Task description » Change "Segment" to "Outline" throughout the items below and leave everything else unchanged.

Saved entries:
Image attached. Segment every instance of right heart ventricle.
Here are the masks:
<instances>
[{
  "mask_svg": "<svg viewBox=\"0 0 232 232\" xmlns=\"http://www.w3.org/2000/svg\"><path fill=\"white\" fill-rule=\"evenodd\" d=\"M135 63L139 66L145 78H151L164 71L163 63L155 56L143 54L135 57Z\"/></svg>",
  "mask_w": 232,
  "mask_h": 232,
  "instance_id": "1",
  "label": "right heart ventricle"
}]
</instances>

Exercise answer »
Image attached. Outline every instance of right heart ventricle.
Here are the masks:
<instances>
[{
  "mask_svg": "<svg viewBox=\"0 0 232 232\" xmlns=\"http://www.w3.org/2000/svg\"><path fill=\"white\" fill-rule=\"evenodd\" d=\"M135 63L139 66L145 78H151L164 71L163 63L155 56L143 54L135 57Z\"/></svg>",
  "mask_w": 232,
  "mask_h": 232,
  "instance_id": "1",
  "label": "right heart ventricle"
}]
</instances>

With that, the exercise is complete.